The biggest secret of them all is the fundamental lie of Asecia. Only a few scholars and mages know the true origin of magic. For a long time it was believed that the marked where capable of channeling the raw magic energy around them to create magic effects. And it was accepted doctrine that the eery blue-white glow was the manifestation of the sorcerors power. But that glow is in fact the visual sign of a spirit, the so-called avatar that allows the marked to do magic.
The true nature of the avatars is unknown to even the most wise scholars. And even the avatars themselves don’t know where they come from. They usually come to awareness when a marked reaches adulthood, sometimes earlier. Although the avatars are sentient spirits they usually don’t reveal themselves to the humans they are merged with. They don’t control the marked but they live in some kind of symbiotic relationship with the human sorcerors.
Why avatars merge with humans is unknown. I leave this intentially open because that adds to the mystery and gives me some open space on which I can expand the world further. But there’s more to avatars and magic that almost no one in Asecia knows…

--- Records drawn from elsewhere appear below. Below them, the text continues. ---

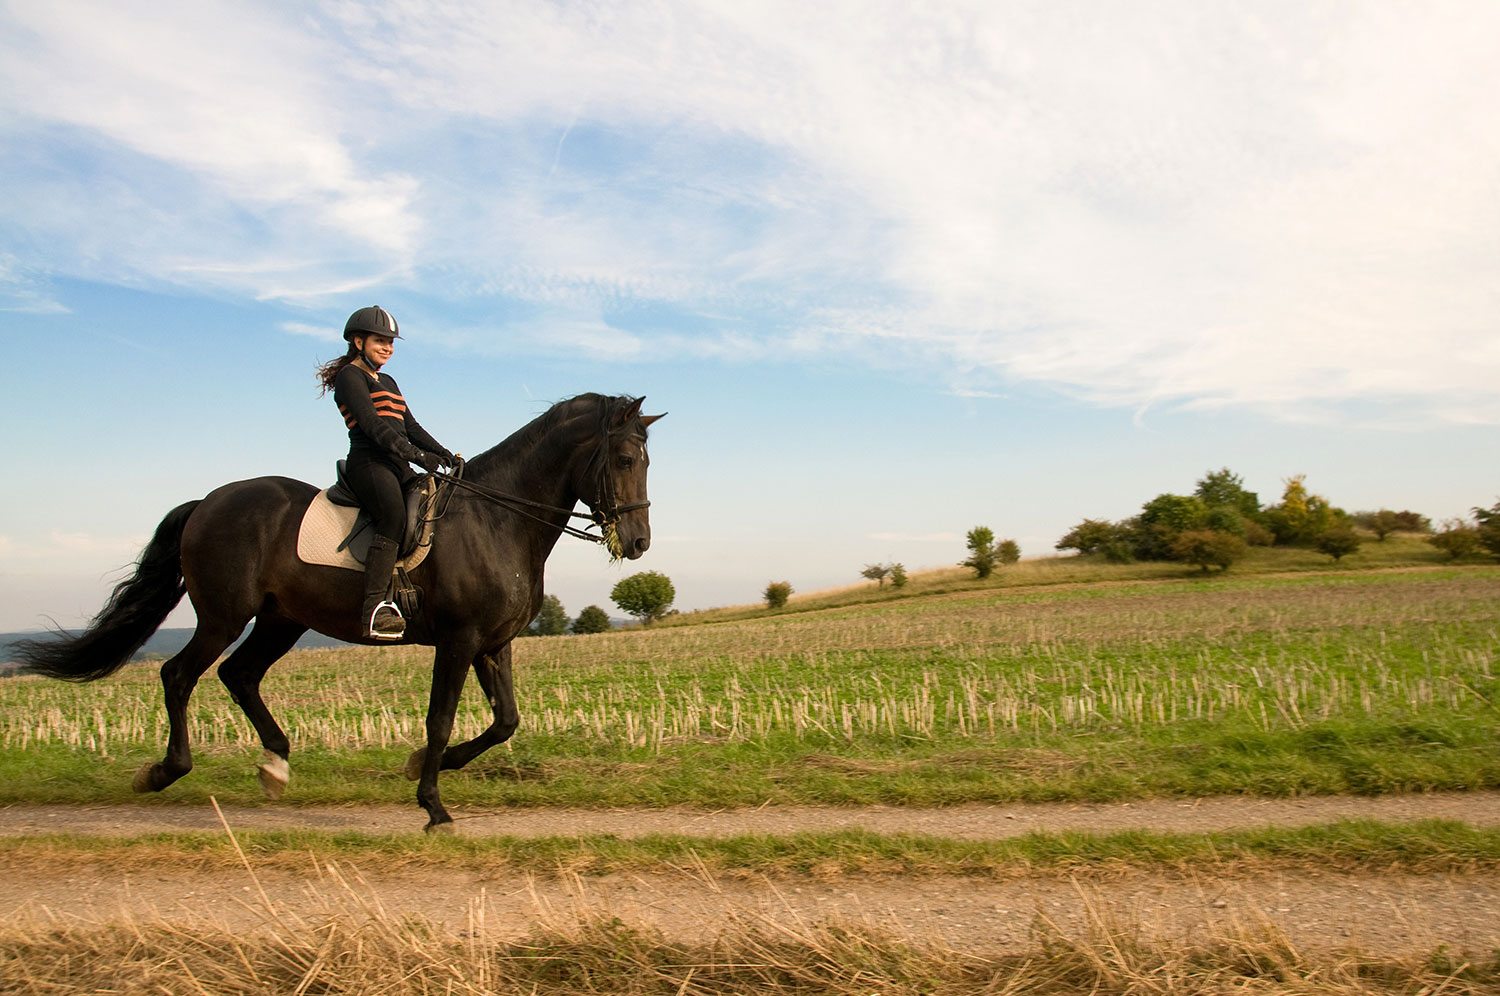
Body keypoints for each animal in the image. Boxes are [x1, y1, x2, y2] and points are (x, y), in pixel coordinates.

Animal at [16, 393, 663, 828]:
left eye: (646, 461)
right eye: (624, 458)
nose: (637, 542)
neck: (497, 519)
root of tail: (206, 503)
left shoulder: (492, 643)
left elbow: (505, 721)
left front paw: (420, 769)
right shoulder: (458, 641)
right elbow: (440, 719)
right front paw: (433, 806)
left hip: (281, 620)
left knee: (239, 674)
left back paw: (274, 765)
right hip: (224, 616)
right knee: (180, 674)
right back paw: (164, 771)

The Lost Kingdom of Rivenar
In the last episode I mentioned a nation called Rivenar but I haven’t given any further details. That was intentional because Rivenar is another big secret. Of course everyone knows that Rivenar exists and there were sporadic contacts and some trade between Rivenar and the other nations but about 200 years ago, the nation started to isolate itself from the others. Maintaining isolation was very easy for the kingdom beyond the Balaki Mountains because of its geographic location.
The kingdom that once shared its tradition with the bigger Tovenari nation has turned into a dark place. A few years before the isolation, Rivenari King Ozardin II found out that he had a terminal disease. In order to fight that disease he tried everything, even resorting to magic shunned by other sorcerors. He finally found a cure in Necromancy. Using the life energy of others he not only fought his disease but also prolonged his life.
200 years later Ozardin II still sits on the throne of Rivenar. His use of Necromancy left him twisted and mad, more demon like man. His armies consist of intelligent undead and he rules his land with an iron fist. In his laboratories his scholars have developed terrible weapons powered by necrotic energies and now Rivenar is ready for war.

So, this concludes this episode of Dungeoncraft. Next time I will write about the role of religion in Asecia.

Michael Wolf is a German games designer and enthusiast best known for his English language role-playing games blog, Stargazer's World, and for creating the free rules-light medieval fantasy adventure game Warrior, Rogue & Mage. He has also worked as an English translator on the German-language Dungeonslayers role-playing game and was part of its editorial team. In addition to his work on Warrior, Rogue & Mage and Dungeonslayers, he has created several self-published games and also performed layout services and published other independent role-playing games such as A Wanderer's Romance, Badass, and the Wyrm System derivative Resolute, Adventurer & Genius, all released through his imprint Stargazer Games. Professionally, he works as a video technician and information technologies specialist. Stargazer's World was started by Michael in August 2008.

One thought on “Dungeoncraft: Secrets!”

  1. I dig the idea of avatars and magic. I like it when the tried and tested explanations for magic have been altered. It also lends itself to a ton of hooks. It also makes me wonder about Ozardin's avatar and how necromancy affected it.